**ACTIVITY:** Tally every line in the listing that holds the string "horas", then state the total and nothing more.

**DATA SHOWN:**
*** Block opens ***

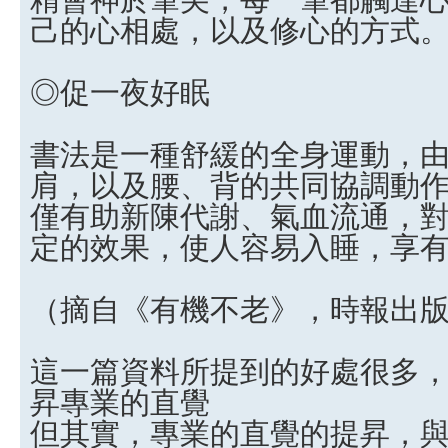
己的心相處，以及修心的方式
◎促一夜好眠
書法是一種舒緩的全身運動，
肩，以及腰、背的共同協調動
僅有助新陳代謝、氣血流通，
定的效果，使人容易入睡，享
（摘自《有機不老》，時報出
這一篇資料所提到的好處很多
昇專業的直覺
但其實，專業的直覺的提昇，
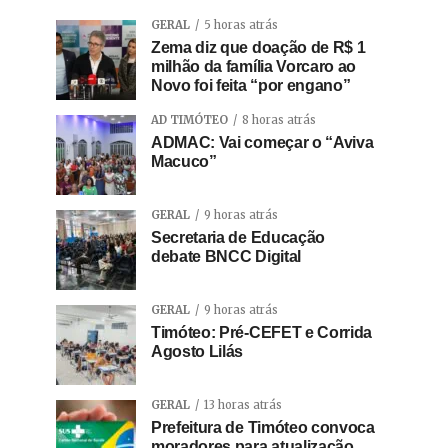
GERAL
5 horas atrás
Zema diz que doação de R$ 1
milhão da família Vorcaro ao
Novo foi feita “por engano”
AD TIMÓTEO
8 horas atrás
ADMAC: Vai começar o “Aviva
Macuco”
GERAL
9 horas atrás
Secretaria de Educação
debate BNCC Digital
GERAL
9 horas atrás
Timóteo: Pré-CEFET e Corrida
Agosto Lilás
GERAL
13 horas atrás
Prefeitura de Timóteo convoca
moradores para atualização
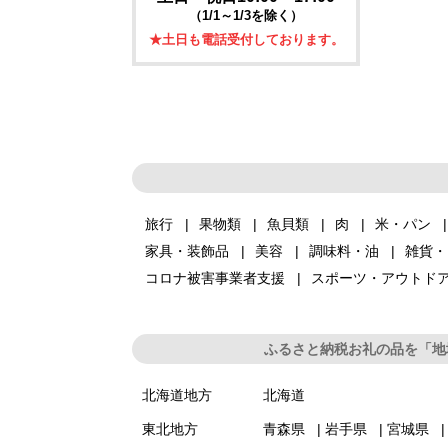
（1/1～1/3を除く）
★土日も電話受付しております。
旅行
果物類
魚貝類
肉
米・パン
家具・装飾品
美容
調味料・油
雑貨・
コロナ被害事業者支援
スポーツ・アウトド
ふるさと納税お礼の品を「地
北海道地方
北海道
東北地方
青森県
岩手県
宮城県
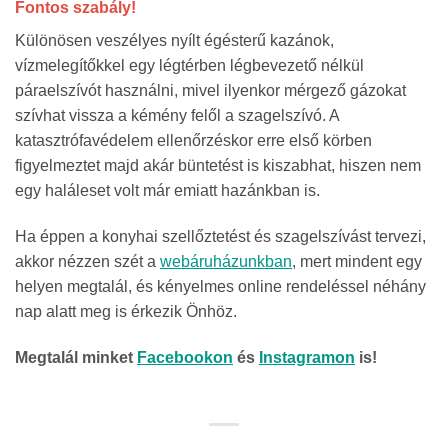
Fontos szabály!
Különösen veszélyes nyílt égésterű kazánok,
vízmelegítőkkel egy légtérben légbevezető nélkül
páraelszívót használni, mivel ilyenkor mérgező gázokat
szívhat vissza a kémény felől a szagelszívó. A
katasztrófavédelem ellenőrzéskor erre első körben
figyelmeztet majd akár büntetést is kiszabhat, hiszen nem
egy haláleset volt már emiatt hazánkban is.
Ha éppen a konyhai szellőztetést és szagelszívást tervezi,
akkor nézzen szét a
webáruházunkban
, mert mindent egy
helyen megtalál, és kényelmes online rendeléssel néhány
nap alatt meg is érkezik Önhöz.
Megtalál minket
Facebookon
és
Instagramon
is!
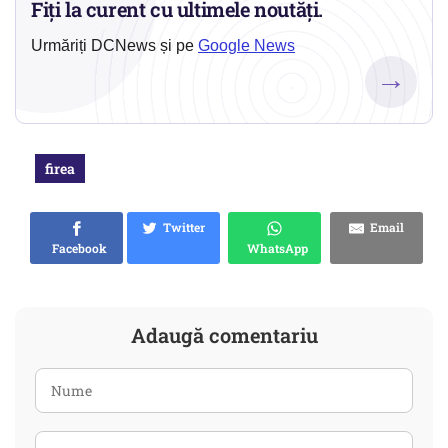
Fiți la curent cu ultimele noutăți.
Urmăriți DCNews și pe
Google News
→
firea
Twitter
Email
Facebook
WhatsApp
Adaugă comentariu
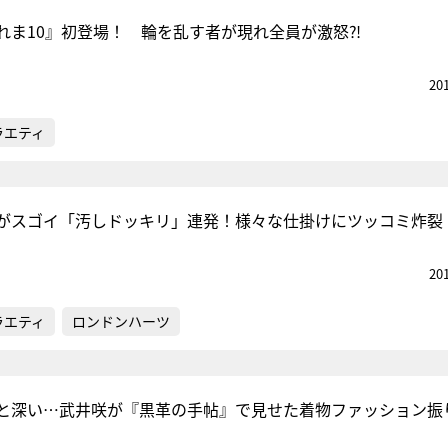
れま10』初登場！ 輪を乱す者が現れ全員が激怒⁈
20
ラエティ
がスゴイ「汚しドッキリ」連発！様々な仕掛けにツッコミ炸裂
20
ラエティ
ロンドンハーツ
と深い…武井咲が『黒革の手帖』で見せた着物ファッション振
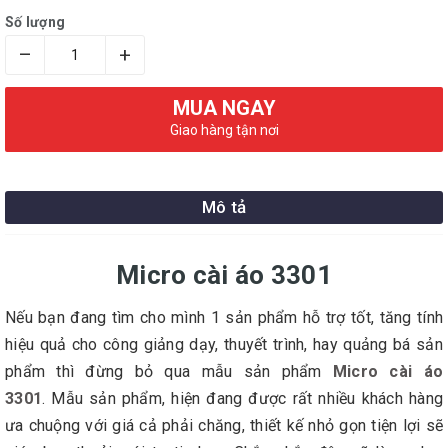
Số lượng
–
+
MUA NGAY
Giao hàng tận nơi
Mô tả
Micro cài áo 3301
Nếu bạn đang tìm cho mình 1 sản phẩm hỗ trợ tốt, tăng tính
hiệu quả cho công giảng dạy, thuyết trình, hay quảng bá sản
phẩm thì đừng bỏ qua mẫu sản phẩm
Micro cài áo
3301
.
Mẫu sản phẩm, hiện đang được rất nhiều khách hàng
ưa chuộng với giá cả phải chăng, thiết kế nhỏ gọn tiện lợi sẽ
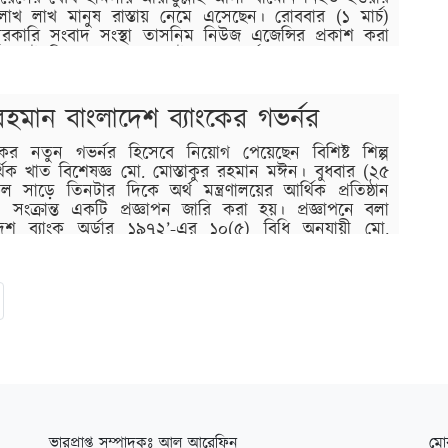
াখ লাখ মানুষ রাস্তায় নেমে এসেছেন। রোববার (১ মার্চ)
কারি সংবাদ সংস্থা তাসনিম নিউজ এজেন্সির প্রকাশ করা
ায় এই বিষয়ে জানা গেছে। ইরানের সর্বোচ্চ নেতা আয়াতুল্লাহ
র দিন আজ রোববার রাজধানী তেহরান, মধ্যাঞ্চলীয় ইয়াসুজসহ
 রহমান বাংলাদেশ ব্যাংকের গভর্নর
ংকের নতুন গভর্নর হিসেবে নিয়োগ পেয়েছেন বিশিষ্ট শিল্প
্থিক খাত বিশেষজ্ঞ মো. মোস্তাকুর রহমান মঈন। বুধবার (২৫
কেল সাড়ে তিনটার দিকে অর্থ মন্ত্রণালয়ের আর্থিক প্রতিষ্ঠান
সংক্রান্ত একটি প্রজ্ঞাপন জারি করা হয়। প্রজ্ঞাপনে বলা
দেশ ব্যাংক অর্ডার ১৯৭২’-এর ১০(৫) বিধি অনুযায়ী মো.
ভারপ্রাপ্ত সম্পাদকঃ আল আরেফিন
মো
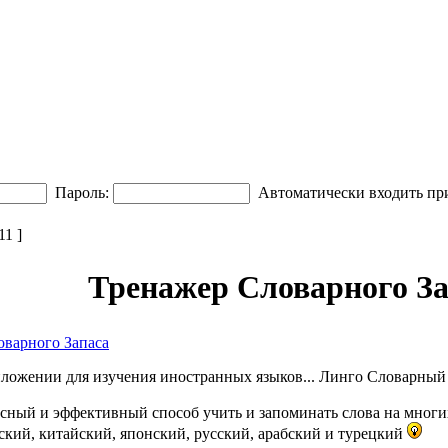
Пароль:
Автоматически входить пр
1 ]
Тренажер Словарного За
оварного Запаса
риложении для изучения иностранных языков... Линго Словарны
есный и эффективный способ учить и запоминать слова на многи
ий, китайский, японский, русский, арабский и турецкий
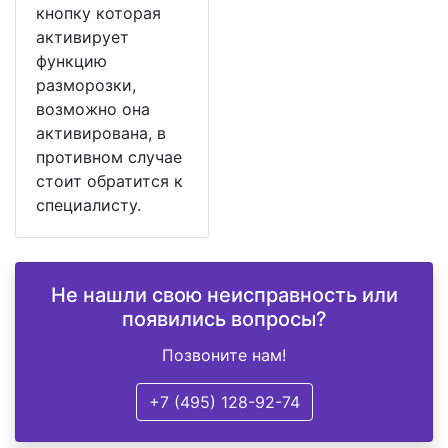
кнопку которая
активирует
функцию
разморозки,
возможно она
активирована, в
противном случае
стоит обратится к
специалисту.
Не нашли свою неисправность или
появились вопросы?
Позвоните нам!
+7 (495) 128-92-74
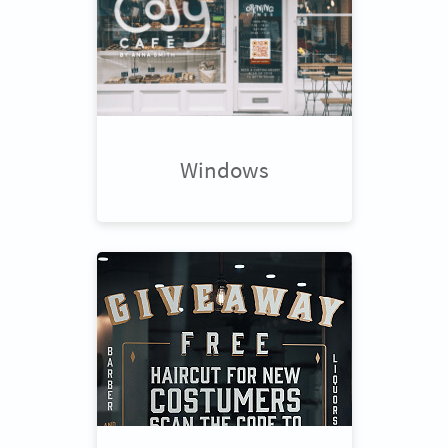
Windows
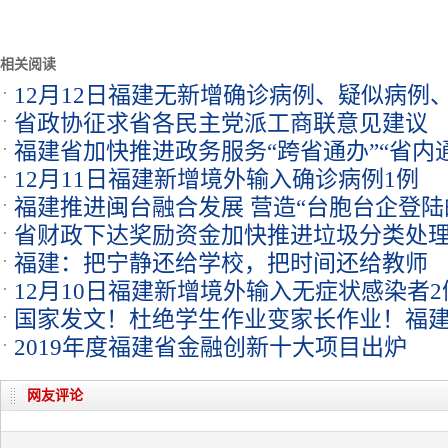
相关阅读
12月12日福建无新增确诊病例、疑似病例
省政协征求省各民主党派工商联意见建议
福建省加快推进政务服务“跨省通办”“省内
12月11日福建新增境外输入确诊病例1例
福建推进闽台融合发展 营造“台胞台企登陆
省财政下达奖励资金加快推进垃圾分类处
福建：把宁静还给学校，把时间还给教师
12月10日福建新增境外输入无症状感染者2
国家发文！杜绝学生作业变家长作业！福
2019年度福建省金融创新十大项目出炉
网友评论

*** Block closes ***

**RESPONSE:** 5